Can you buy the foreclosure? If not, it probably won't be around too long. There are a number of ways to buy the place including a heloc or bridge financing. 

Personally, I'm not a fan of renovating to sell. Most people will renovate as soon as they move in. Make sure the place is clean, and put it up for sale.

Your question isn't really clear though, I'm not sure what you are asking.


----------



## MrAdventure (Feb 26, 2015)

Thanks. I'm asking: What are the options. What are the downsides/upsides to said options.


----------



## Spudd (Oct 11, 2011)

Can you afford the new house with the equity in your old house? If so, then yes, a HELOC should work. If not, you will need bridge financing from the bank (this is where they loan you enough to cover both houses temporarily, on condition you will repay when you sell the house). We did bridge financing once, it was not a big deal.


----------



## MrAdventure (Feb 26, 2015)

We'd conservatively have 62% of the asking price after selling our house.

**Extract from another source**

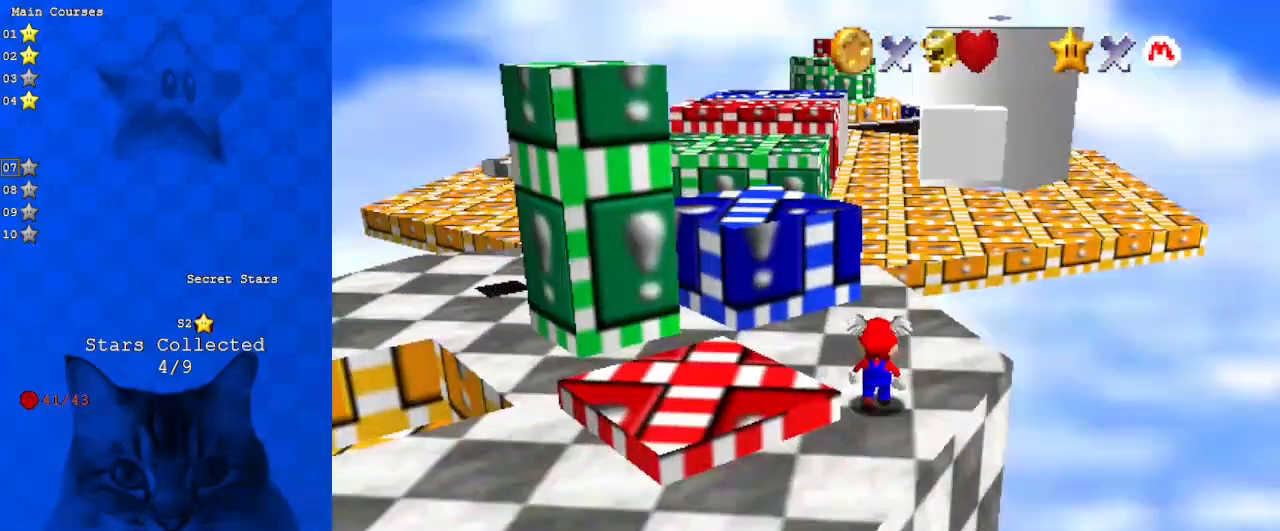
{"keys": ["up"], "events": [[167, "up", "up"], [233, "ctrl", "down"], [233, "shift", "down"], [433, "ctrl", "up"], [433, "shift", "up"], [500, "up", "down"]]}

So that sounds like we'd be looking at Bridge Financing?


----------



## Just a Guy (Mar 27, 2012)

There are no real downsides to either as they are meant to be short term. I think bridge financing has a little less paperwork and maybe a few less fees than a heloc but, in the grand scheme of things, the price difference is probably negligible. Talk to your bank and see what options they give you, these days borrowing money isn't all that easy.


----------



## dougboswell (Oct 25, 2010)

Bridge financing can be only attained if you have already sold your present home and it closes after the home that you have bought closes.


----------



## Just a Guy (Mar 27, 2012)

Depends on the bank I suppose, I've gotten bridge financing during the boom times where, if you sold your house before buying a new one, you had a good chance of being homeless. Of course, selling a place back then wasn't the problem.

Best course of action is to talk to the bank and let them find you a solution. They are going to make a ton of money off of you, so they are motivated to find solutions in this kind of situation.


----------